What I find most fascinating is that in this new era, tentatively titled both the Information Age and the Communication Age, young people growing up today seem the most unwilling to take in new information (unless it comes in the form of an easily digestible music video or a super-trendy cable documentary of a guy with a neat accent pissing off crocs for an hour), and level of communication in the Communication Age seems to be degrading, making that era name a little too ironic for my comfort.

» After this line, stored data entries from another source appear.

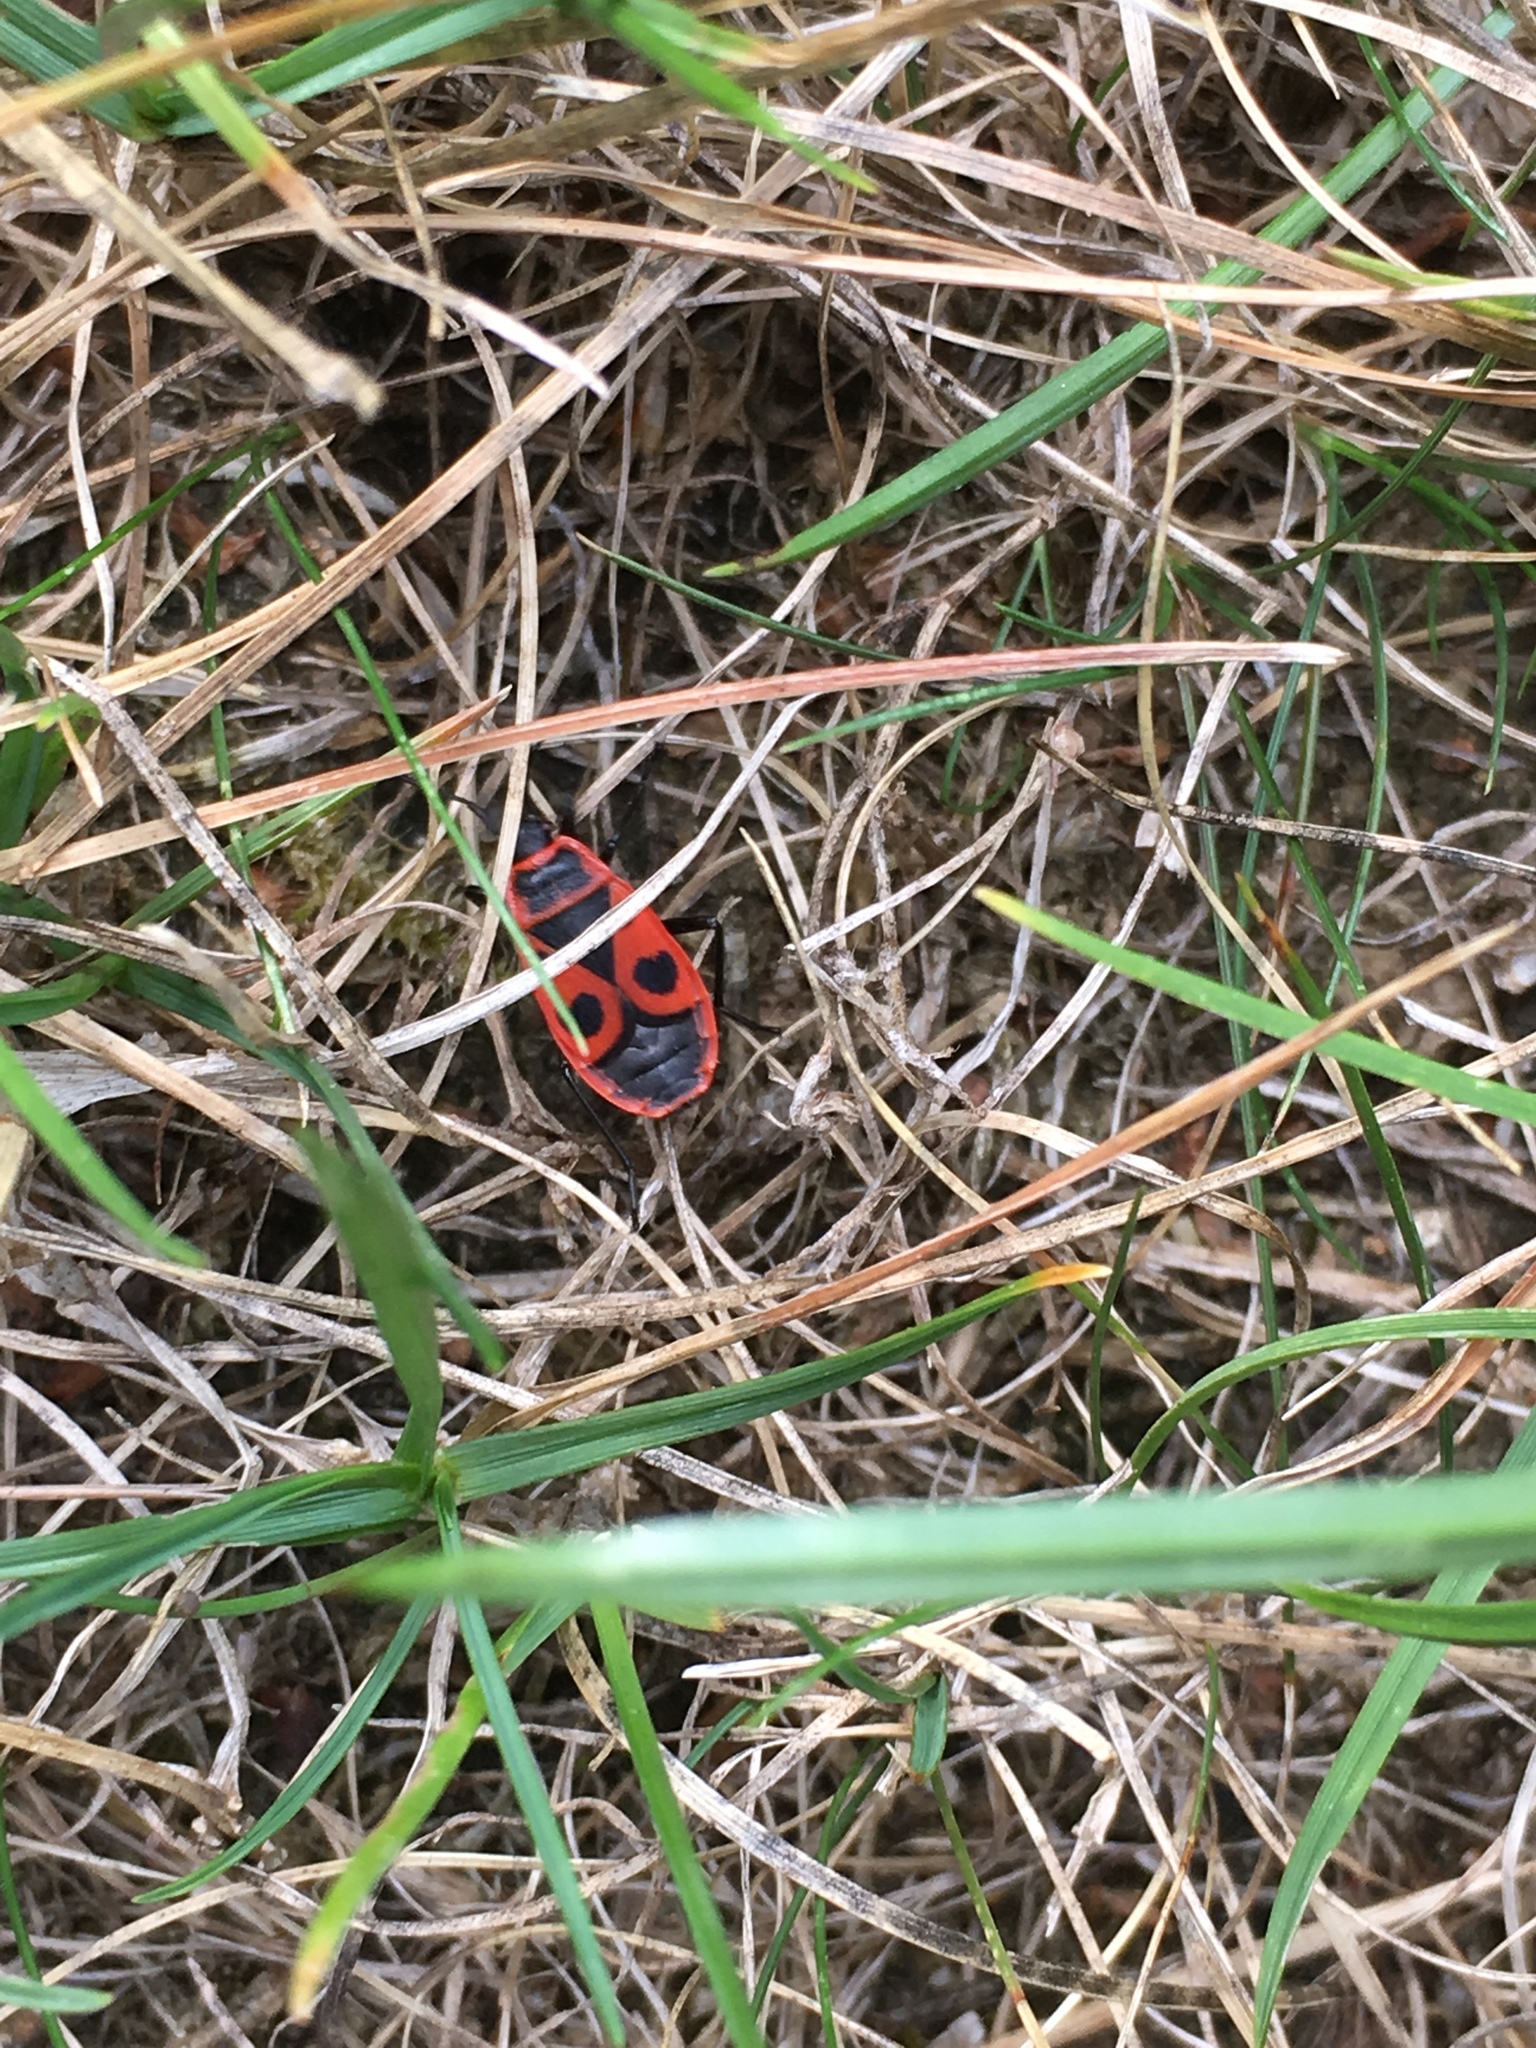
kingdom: Animalia
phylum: Arthropoda
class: Insecta
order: Hemiptera
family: Pyrrhocoridae
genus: Pyrrhocoris
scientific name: Pyrrhocoris apterus
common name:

The Internet, even with its Flash web content and its snazzy graphics and the lightning-fast broadband connections to download it all at eye-blink speed, is still primarily a textual medium - e-communication, by its very definition, is text-based. We have e-mail (which is text), chat rooms (which are text), instant messaging (which is text), message boards (which are text), and, of course-the lifeblood of the Internet - websites (which, no matter how much Macromedia or Dreamweaver or PhotoShop play a part, are still primarily text). But the more a fixture the Internet becomes, and the more children and adolescents grow toward adulthood surfing its ubiquitous tides, the less tolerant of text they seem to become. They want an idea summed up in ten words or less, no matter how much is lost or how useless the idea becomes when dumbed-down and trickled out to that bite-sized a level. They want ideas fed to them, instead of having to exert a bit of effort to attain them (even the simple and readily available effort of just reading - an ability they ought to be thankful for, considering how extremely widespread illiteracy used to be even just less than a century ago).
On top of this, the impatient, "I want it right now in ten words or less" people have begun to develop a marked impatience with words themselves.